Через несколько минут Евгений сидел в палате Воинова.
– Готовы к диалогу? – спросил Воинов.
– Это насчет сделки?
– Да! Хотелось бы задать пару вопросов, – Воинов привстал и принял сидячее положение, опустив ноги на пол.
– Но мне хотелось задать вопрос первым.
Воинов кивнул.
– Станиславский предостерег меня от этой затеи.
– Вы рассказали ему про нашу сделку?
– Нет! Но он убедительно просил не заигрывать с тобой.
– И смог убедить вас?
Евгений промолчал.
– Но какую опасность следователю может нести человек в клетке, которого по желанию можно заковать в наручники? – Воинов встал с кровати, сложил руки и покорно их вытянул.
– Да, Станиславский прав, ты умеешь убеждать.
– Ну, тогда перейдем к делу, – Воинов взглянул на Евгения.
Евгений ничего не ответил, он выжидал.
– Вы читали труды Фрейда? – спросил Воинов.
– Если вопрос – часть сделки, то ты забыл, что я еще не дал тебе окончательного ответа.
– В любой момент вы можете выйти из нашего с вами соглашения, это ваше право.
Евгений промолчал, он сидел на стуле и наблюдал за перемещениями Воинова по камере.
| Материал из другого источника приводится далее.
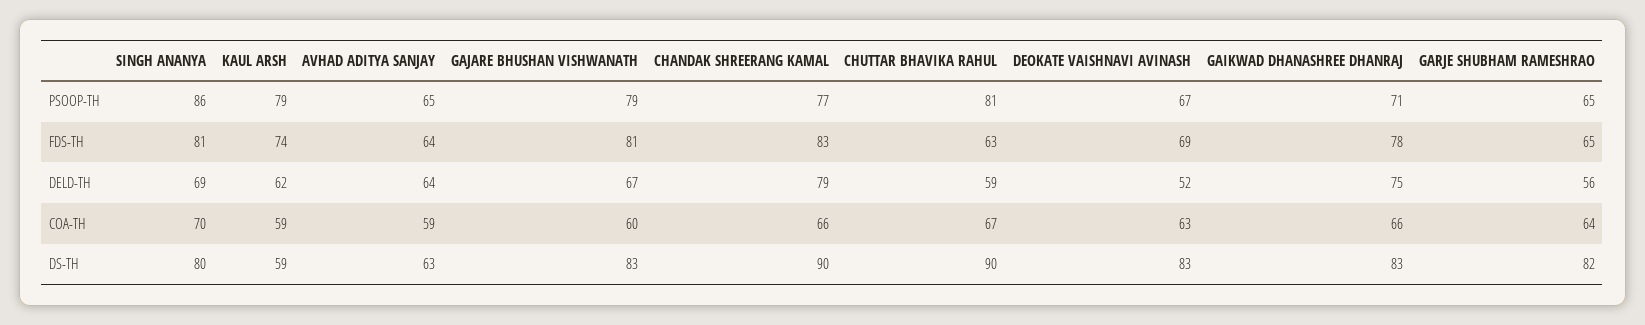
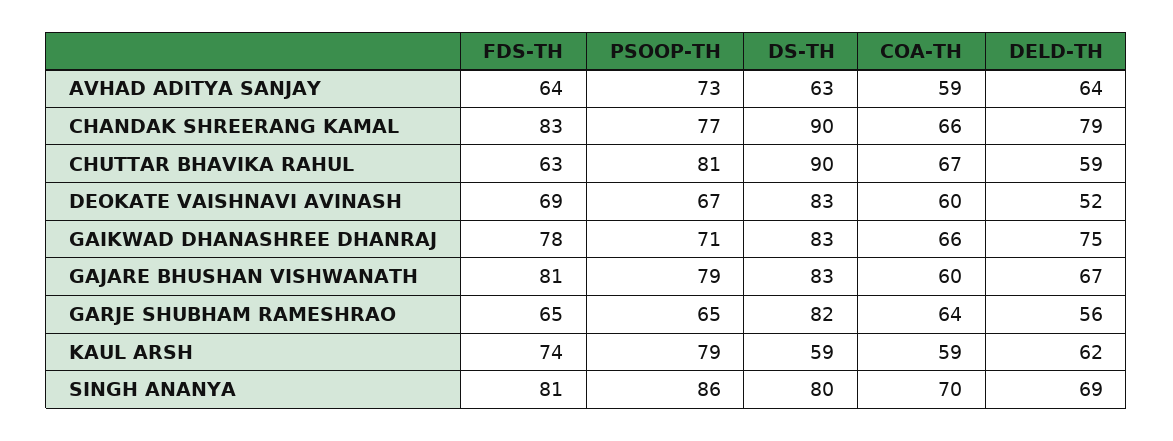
AVHAD ADITYA SANJAY, PSOOP-TH: 65 -> 73
DEOKATE VAISHNAVI AVINASH, COA-TH: 63 -> 60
– Так вот, возвращаясь к Фрейду, – Воинов обогнул койку и подошел к окну. – Меня всегда интересовал один вопрос: написал он свои труды, опираясь на наблюдения пациентов, или все же скандальный ученый, если верить доводам биографов, был девственником до двадцати семи лет, предавался процессам мастурбации и использовал все же в большей мере личный опыт.
– Но я не читал Фрейда, – пытался выйти из разговора Евгений.
– Неважно. В работах Фрейда один большой недочет, – продолжил Воинов, – его труды отдают академизмом и не понятны среднему уму, но, может, в этом и кроется его тайная порочность. Ведь не каждый догадается объяснить с помощью замысловатых медицинских научных терминов собственные пороки.
Евгений быстро переваривал, что до него донес Воинов, и четко уловив посыл сказанного, вспомнил напутствие Станиславского: «Не подпускайте его близко». Только сегодня он корил себя, что был как никогда откровенен с коллегами и уже прослыл в управлении слабовольным человеком. Так он думал о себе. Но одно дело коллеги, другое – когда вынуждает тебя раскрыть свои пороки насильник и убийца.
– Как вы думаете, Евгений Андреевич, когда наступает половая жизнь молодого человека?
– Все-таки я считаю, что нам не стоит разговаривать на эту тему, тем более обсуждать чью-либо половую жизнь, – Евгений встал со стула и подошел к железной двери.
– Хорошо, дело ваше, значит, у вас нет особого желания раскрыть убийство трех женщин. Даже как-то странно для следователя, не правда ли?
– Я уже раскрыл преступление, убийца изолирован от общества.
– Преступление вы раскрыли настолько, насколько я вам позволил.
Последняя реплика вывела Евгения из равновесия, он почувствовал прилив гнева. Действительно, в этот момент он сожалел, что Воинов не в изоляторе, не в его кабинете, не в комнате для допроса.